3rd: Reading and Writing with “The Simpsons”

Student: Mike (teacher asked that I do not use his name)
Session: Reading and Writing

Student level of proficiency:
Oral: 4-according to Holistic Oral Language Rubric.
Reading: Developing/Beginning-according to Developmental Reading Rubric
Writing: Beginning-according to Holistic Scoring Rubric (writing samples)
Grade level: 3rd

*Rationale for choosing activity: Mike has shown very little interest in learning, and really dislikes having me help him. When he is supposed to write in class, he will draw pictures, but not actually produce any thing. Also, he does not often get one-on-one time with his teacher for writing activities, so I think this could help him. This lesson combines his interest in “The Simpson’s” cartoon, and gets him interested in writing. He does not like to write, so I figured that if he was given something fun to write about maybe he would be more interested.

Materials: paper, pencil, “The Simpson’s” book

Lesson Objective: I wanted Mike to focus on forming thoughts before he writes, and his basic writing skills. He has not been improving with his writing because he does not write about things of interest to him. During his normal writing time in class, he will sit there and doodle. When I have tried to brainstorm with him on ideas, I do no get any response from him. This is why I think this book will work.

ELD Standard: Mike is a beginning/early intermediate learner for reading and writing. This activity would reinforce both of these skills. I am hoping that he will be able to compose and write simple sentences with some assistance from myself. He speaks English very well, but he really needs help with reading and writing.

Anticipatory set-into-motivation: I am going to show Mike the book, and see how he responds. I am expecting a very positive response from him. I have a feeling that he will be more interested in looking through the book and not actually doing any work. I figure if I encounter this problem, I will make a deal with him. I am going to suggest that we look through it, write what we saw, then look through it some more. I think that this will make Mike feel that he is getting a good deal since he is able to look at the book twice and only has to write about it once. I think that he will be happy that he is able to look at a book other than the classroom selections because he really dislikes them.

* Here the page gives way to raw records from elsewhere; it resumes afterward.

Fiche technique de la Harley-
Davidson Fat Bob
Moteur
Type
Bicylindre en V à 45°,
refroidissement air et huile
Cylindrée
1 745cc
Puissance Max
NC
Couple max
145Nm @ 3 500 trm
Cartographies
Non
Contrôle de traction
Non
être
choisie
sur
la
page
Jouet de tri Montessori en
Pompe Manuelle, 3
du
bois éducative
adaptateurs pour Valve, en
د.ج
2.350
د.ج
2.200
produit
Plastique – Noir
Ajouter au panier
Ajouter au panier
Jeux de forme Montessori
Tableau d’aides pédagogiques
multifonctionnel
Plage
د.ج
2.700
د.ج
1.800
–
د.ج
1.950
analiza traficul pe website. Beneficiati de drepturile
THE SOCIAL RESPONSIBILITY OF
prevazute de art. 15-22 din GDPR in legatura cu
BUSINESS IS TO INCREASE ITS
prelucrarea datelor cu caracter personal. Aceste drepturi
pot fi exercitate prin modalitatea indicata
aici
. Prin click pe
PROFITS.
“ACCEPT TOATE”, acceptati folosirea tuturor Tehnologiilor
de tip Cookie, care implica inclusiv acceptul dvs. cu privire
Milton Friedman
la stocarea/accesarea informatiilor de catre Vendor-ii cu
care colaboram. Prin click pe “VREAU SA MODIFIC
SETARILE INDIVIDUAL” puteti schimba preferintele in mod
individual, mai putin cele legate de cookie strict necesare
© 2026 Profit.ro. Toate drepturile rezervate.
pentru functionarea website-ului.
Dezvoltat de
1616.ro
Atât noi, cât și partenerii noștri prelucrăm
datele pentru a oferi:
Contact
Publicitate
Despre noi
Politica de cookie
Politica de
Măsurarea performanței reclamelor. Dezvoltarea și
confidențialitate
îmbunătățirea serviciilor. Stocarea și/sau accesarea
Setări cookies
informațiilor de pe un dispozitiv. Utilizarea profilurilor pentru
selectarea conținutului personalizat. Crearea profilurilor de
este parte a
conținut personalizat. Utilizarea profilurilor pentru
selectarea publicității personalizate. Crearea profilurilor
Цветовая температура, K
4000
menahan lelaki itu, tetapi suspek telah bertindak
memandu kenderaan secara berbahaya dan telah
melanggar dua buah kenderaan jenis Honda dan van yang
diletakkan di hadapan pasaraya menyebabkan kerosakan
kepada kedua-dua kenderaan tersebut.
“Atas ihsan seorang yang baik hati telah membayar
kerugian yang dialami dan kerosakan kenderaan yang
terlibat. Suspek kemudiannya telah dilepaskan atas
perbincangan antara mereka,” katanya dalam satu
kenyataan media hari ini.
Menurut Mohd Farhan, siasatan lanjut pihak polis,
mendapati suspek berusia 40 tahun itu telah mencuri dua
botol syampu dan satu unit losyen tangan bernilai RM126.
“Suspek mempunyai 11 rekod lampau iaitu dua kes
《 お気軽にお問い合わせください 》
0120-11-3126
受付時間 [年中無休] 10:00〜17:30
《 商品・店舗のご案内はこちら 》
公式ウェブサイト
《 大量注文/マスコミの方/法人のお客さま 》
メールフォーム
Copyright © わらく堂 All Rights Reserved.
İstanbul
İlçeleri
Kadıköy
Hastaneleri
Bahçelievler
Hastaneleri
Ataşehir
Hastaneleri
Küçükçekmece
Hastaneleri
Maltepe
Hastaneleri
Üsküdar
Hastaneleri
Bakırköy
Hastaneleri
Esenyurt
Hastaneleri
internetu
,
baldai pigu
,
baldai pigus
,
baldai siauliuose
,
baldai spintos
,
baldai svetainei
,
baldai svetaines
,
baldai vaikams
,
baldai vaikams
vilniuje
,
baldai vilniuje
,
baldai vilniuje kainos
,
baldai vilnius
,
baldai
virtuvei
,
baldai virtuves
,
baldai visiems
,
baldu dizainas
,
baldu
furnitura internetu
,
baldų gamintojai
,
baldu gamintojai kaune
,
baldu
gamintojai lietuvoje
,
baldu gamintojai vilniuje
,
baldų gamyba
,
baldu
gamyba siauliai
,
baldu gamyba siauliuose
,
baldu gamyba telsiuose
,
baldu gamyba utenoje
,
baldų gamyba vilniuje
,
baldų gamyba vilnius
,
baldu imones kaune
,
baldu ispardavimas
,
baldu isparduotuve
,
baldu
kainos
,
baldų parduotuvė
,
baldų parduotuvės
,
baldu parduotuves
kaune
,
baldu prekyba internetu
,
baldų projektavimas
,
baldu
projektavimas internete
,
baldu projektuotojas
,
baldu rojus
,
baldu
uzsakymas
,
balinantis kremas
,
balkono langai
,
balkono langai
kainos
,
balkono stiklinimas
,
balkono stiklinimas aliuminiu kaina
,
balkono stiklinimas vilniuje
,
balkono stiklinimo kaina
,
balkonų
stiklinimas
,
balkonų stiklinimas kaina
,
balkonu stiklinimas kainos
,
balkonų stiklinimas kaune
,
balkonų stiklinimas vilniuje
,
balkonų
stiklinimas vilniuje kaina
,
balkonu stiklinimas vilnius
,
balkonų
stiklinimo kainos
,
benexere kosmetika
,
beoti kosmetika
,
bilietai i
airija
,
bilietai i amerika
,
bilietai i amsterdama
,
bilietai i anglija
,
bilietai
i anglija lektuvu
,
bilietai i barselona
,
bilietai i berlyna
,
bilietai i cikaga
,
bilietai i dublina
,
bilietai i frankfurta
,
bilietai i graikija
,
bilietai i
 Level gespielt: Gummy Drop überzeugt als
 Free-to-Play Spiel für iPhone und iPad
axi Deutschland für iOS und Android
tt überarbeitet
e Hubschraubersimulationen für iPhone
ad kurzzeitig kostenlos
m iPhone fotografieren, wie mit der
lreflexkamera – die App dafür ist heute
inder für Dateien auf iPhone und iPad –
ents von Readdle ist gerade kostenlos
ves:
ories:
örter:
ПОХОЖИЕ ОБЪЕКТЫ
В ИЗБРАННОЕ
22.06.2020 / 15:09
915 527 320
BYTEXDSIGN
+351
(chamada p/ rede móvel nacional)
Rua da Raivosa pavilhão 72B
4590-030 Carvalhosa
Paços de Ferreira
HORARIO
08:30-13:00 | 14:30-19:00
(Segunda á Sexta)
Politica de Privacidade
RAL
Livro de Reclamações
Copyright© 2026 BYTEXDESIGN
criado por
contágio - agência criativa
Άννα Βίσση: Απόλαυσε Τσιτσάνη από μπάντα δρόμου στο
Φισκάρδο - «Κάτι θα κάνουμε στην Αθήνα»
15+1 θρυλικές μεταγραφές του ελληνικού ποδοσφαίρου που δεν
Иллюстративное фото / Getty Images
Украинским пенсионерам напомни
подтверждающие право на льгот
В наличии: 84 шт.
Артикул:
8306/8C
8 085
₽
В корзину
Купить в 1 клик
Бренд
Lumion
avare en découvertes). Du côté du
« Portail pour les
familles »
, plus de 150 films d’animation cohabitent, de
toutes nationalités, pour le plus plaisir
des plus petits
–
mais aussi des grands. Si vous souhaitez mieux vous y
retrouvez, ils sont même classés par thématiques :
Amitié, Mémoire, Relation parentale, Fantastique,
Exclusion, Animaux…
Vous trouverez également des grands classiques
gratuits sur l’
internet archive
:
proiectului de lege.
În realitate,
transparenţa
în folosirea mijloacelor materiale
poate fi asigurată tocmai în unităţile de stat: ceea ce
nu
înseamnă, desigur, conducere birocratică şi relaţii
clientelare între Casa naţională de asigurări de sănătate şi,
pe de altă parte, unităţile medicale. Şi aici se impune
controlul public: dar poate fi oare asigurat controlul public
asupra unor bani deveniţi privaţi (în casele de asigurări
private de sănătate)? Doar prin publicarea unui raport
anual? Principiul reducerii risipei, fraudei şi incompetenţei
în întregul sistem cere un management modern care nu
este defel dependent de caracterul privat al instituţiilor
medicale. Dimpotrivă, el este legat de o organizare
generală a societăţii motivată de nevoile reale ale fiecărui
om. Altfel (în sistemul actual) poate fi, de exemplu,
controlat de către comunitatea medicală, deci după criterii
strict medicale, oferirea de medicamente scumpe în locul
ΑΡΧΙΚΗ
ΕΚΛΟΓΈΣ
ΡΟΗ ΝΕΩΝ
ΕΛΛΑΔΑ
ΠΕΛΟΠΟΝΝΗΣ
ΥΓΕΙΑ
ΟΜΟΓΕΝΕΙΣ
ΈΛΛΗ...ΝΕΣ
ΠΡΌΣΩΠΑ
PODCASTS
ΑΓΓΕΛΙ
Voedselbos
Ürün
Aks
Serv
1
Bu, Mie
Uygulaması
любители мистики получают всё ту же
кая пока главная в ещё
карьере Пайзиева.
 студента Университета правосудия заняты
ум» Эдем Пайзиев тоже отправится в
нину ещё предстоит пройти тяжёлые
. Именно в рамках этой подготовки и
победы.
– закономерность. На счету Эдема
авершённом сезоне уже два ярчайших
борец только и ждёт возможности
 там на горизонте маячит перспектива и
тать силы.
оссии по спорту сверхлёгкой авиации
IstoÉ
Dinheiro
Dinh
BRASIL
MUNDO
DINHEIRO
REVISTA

Activities for reading: We are going to look through the book together and I am going to point out funny pictures. We are not going to read anything before we write, because I figure this will be a reward for him. Also, the print is very small and I do not want to overwhelm him. After we have gone through the book, I am going to have him pick a picture to write about. I will help him with his sentences, if he needs it, because I want to build his confidence with his writing.

Check for understanding: Once he has completed his first sentence, I will ask him to give me another one. I figure that this will show that he is grasping the concept of the activity. Also, I will be looking at his writing to see where he needs additional help and which skills he is struggling with. I know that Mike will understand the lesson, because he speaks English well and always understands his assignments.

Closure: I hope that this will be a fun activity that Mike will enjoy. It is a little less traditional than his normal writing assignments, so I think that alone will bring some enjoyment. Since, he likes this particular cartoon so much, I think that it will really get him interested in the activity.

Reflection on implementation:

a) Mike was very excited to do this activity as soon as I pulled out the book. When we began, he did just want to look through it rather than do any work, but I was able to convince him to do the activity. I was really surprised and happy at how enthusiastic he was about the exercise. He looked through the pictures and decided to write about one in particular. Once he wrote one sentence, he picked another picture and wrote about that. I helped him with spelling, but I tried to have him sound out the words and write what he heard. He really had a fun time doing this, and this is the first time that he did not mind having me there. I really felt that there was a breakthrough with him during this exercise. He had such a fun time doing this; I left the book for the teacher so that he could do this while I was not there.

b) There were not many weaknesses that I found in this activity. Next time, I would like him to focus on one picture and come up with a couple different sentences about the one picture. Instead, he gave me two sentences from two pictures that really had nothing to do with one another. He did not understand the concept that a story should flow, and that one sentence should have something to do with the next. Also, he really needs practice with his letter sounds before he writes more. He does not hear the letter sounds before he writes the words. I did not correct his spelling, but I did correct when he had an entirely different letter sound in a word. For example, he wrote the word “food” and he wrote it as “fouk”. I sounded out the word with him and then helped him sound it out as he spelled it.

c) One thing that I would change is that I wish we had more time to work on this. We had to cut the lesson short because the class had another activity that he needed to be involved in. He was really enjoying himself, and was improving with his brainstorming on the pictures. I think that he was really headed towards a positive breakthrough with his work.

d) I realized the importance of finding something that the student is interested in. Before I found out his love for “The Simpson’s” he showed no interest in me or my help. This has really opened him up and made him want to interact with me. I guess he saw me as more of a fun friend than a teacher. Also, I realized the importance of creating a stress-free environment. Mike was away from the rest of the class, and he was not worried about making mistakes. I could tell that he felt a little freer to try and not necessarily succeed. I just let him be himself and have more fun with learning. Also, I only gave positive feedback about his work. I really tried to make this a positive and fun experience that made him forget that he was doing schoolwork.